# Cocky-N-Tiger Tailgate-Nov. 20-21-(BBQ Cook-off and Festival



## hawgdogs (Sep 23, 2009)

This cook-off and festival will be held at the Nat'l Guard Armory on Bluff Road, Columbia, SC. It is put on by Family Connection of SC and all money raised will go to Family Connection to help support families and children with special needs.  1st Place Prize is $1000.  Some awards will be hand made so the trophies will be unique.  We will also have a "Men in Uniform" category for law enforcement, fire dept., ems, and military.  Please go to familyconnectionsc.org to view more information and to obtain an entry form or contact Connie Gause at hawgsanddogs@aol.com.  Hope to hear from you soon!


----------



## Captain Morgan (Sep 23, 2009)

The defending champ is our own Big GQ


----------



## hawgdogs (Sep 23, 2009)

But can they hold the title 2 years in a row....you better come and give them a run for their money.  We hope to see you again BIG GQ!


----------



## Jack W. (Sep 25, 2009)

I was thinkin about going and giving the Big G a run for a grand.

I haven't had the Joe out in a while and it is pretty close by.

Jack


----------



## hawgdogs (Sep 25, 2009)

AWESOME...look forward to hearing from you.  Let me know if you have any questions or shoot me your email and I will be glad to forward you the entry form...


----------



## BigGQ (Oct 1, 2009)

We will be there again this year, Connie. Wouldn't miss it for the world. It is for a great cause.

PS - Reject any application from a team named Common Interest.

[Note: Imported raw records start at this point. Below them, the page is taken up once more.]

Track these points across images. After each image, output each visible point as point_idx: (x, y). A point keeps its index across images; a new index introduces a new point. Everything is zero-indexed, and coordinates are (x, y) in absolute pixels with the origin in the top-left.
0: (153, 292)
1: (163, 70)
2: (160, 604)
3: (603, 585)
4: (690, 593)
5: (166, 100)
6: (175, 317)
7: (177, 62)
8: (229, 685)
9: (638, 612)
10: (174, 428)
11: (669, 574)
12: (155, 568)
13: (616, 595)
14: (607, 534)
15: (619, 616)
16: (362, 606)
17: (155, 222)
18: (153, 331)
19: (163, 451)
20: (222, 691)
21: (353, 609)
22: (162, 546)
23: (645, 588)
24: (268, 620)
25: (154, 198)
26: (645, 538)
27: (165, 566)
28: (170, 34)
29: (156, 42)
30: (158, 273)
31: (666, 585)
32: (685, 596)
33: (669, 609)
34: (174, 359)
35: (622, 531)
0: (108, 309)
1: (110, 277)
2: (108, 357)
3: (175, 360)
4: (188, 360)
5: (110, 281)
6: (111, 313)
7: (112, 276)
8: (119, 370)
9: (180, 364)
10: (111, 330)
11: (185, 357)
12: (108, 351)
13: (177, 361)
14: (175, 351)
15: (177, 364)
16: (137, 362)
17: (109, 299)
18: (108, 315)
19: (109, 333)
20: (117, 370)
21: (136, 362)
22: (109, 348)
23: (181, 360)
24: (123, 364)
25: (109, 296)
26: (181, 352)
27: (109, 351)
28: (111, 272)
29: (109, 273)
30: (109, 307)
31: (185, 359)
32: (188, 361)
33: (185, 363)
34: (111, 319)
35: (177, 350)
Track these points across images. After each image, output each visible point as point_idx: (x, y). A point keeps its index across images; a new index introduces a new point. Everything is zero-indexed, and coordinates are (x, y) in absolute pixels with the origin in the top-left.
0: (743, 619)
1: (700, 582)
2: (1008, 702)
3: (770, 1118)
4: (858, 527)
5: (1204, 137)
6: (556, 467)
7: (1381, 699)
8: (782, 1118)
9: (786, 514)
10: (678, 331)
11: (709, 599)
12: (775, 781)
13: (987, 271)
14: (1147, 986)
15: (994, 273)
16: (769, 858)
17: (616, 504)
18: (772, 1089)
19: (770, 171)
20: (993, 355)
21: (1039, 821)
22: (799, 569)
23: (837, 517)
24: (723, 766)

They are nothing but trouble makers.  :twisted:


----------



## hawgdogs (Oct 1, 2009)

*Cocky-N-Tiger Tailgate*

EXCELLENT.  Glad you guys are coming back.  From the talk I'm getting bits and pieces of, I am hoping to have some of the other big guys coming this year too to give you a run for your money!


----------



## Captain Morgan (Nov 22, 2009)

congrats to Big GQ for first place in butts!!!


----------



## Jack W. (Nov 22, 2009)

Congrats G,

The cook was for all the right reasons.  Mary told me the support for the charity was top notch.

Congrats to all who got calls.

Good Q!

Jack


----------



## BigGQ (Nov 22, 2009)

Thanks for the kind words. AND congrats to all my fellow cookers who got calls. Good event for a great cause. Team BigGQ was humbled to repeat and help raise money for such a well deserving group. The 1st place trophy was a hand painted picture of an angel by one of the children with special needs. As Ms. Monkey siad, we now have an angel watching over us. How cool is that! 

Check out the pics:

http://s82.photobucket.com/albums/j252/ ... ty%202009/

Props to Connie Gause (hawgdogs) for putting together a well run event. 

The best part was sharing time with all of our cooker friends.

Go Gamecocks!


----------